### Request A
Reproduce the passage of the pesto pasta recipe between "2. Toast pine" and "than 1/2 cup.", inclusive.
### Request B
Summarize the pesto pasta recipe in two sentences.
### Request C
State whether each of the following agrees with the pesto pasta recipe, answering yes or no and quoting the words that decide it: (i) toasting the pine nuts is a required step; (ii) the pesto is best served cold; (iii) 1/4 cup of mayonnaise goes into the bag with the chicken.

[Opening Document excerpt section]

Pesto with Penne, Roasted Asparagus and Grilled Chicken

Finally, the Pesto Pasta of My Dreams

Assembling this pasta has four steps, all of which are super easy.
(1) Make Pesto (2) Marinate and Grill Chicken (3) Roast Asparagus (4) Cook Pasta According to Package Directions
Serve with Killer Garlic Bread and enjoy.



For the Pesto

  1. Place blades and bowl of food processor in freezer for 20 – 30 minutes (You can have it cooling down while prepping the ingredients in the next steps). Chill another bowl large enough to hold your pesto in the refrigerator.
  2. Toast pine nuts over medium-high heat in a small skillet, tossing to ensure even toasting, 1-2 minutes until fragrant and lightly toasted. Transfer immediately to a small bowl. NOTE: This step is optional, but it does add a nice flavor!
  3. Weigh (or measure) all ingredients, arrange mis en place
  4. Place all ingredients except oil into the food processor. Cover, and pulse gently several times until everything is nicely mixed together. Wait several seconds between pulses; the food processor must not be allowed to become warm.
  5. Begin drizzling in the olive oil. Add the oil a little at a tim, and continue pulsing gently, waiting a few seconds between pulses, until desired consistency is achieved. You’ll probably end up using closer to 1/4 cup rather than 1/2 cup.
  6. Transfer pesto to a chilled bowl. Stir in 1 -2 teaspoons of EVOO for flavor.
  7. If serving over pasta, cook pasta according to package directions. Drain pasta and run under cold water. Pesto is best served room temperature. Garnish with cheese of choice.

For the Chicken

  1. Butterfly chicken breasts if desired. Add to a large gallon freezer bag. Spoon 1/4 cup mayonnaise into bag with chicken, being careful not to cross-contaminate.
  2. Add 1/4 cup or so of the pesto sauce to the bag with the mayo and chicken, being very careful not to cross-contaminate.

[Closing Document excerpt section]
[Opening Data segment section]

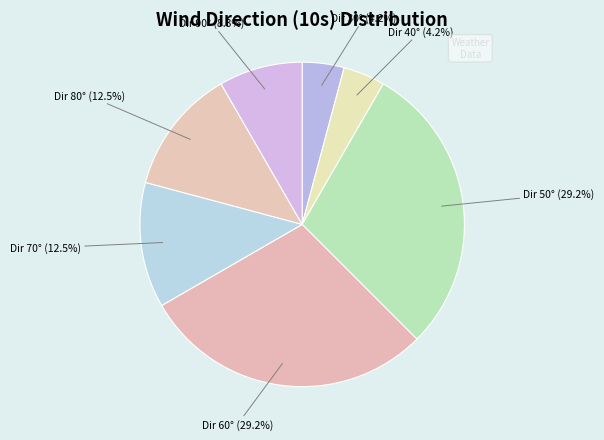

Which has a higher value, Dir 60° or Dir 80°?

Dir 60°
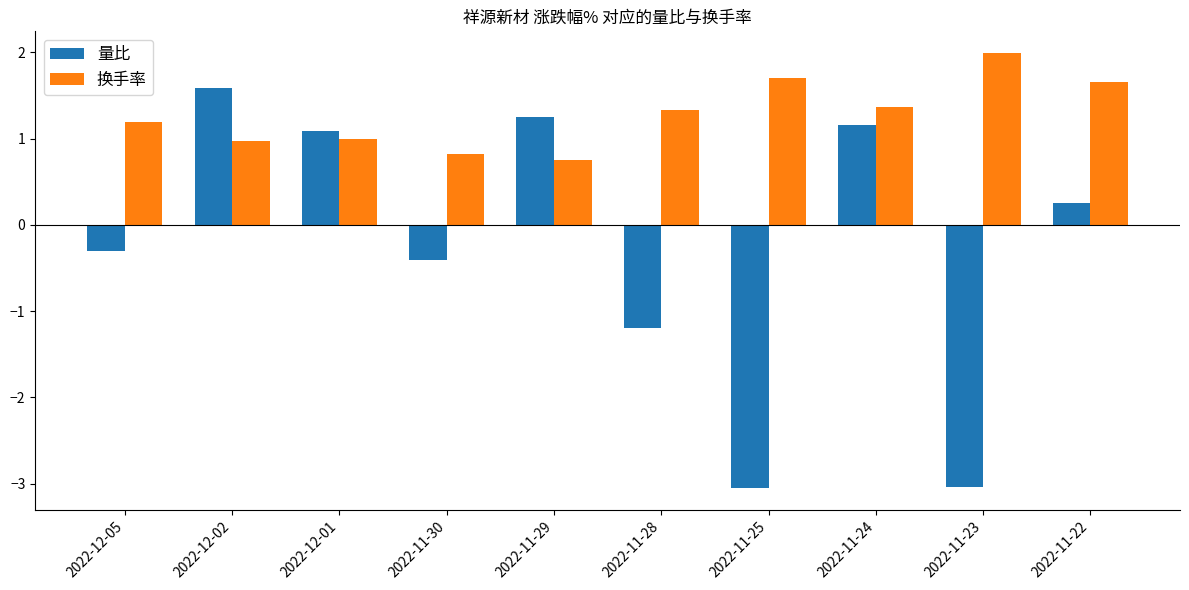

Which series has the widest spread of values?

量比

[Closing Data segment section]

### Written solution A
2. Toast pine nuts over medium-high heat in a small skillet, tossing to ensure even toasting, 1-2 minutes until fragrant and lightly toasted. Transfer immediately to a small bowl. NOTE: This step is optional, but it does add a nice flavor!
  3. Weigh (or measure) all ingredients, arrange mis en place
  4. Place all ingredients except oil into the food processor. Cover, and pulse gently several times until everything is nicely mixed together. Wait several seconds between pulses; the food processor must not be allowed to become warm.
  5. Begin drizzling in the olive oil. Add the oil a little at a tim, and continue pulsing gently, waiting a few seconds between pulses, until desired consistency is achieved. You’ll probably end up using closer to 1/4 cup rather than 1/2 cup.

### Written solution B
The dish is assembled in four steps: making pesto, marinating and grilling chicken, roasting asparagus, and cooking pasta according to package directions. The pesto is pulsed in a food processor chilled in the freezer, with olive oil added a little at a time, and the chicken goes into a bag with mayonnaise and some of the pesto.

### Written solution C
(i) No: "This step is optional, but it does add a nice flavor!"
(ii) No: "Pesto is best served room temperature."
(iii) Yes: "Spoon 1/4 cup mayonnaise into bag with chicken"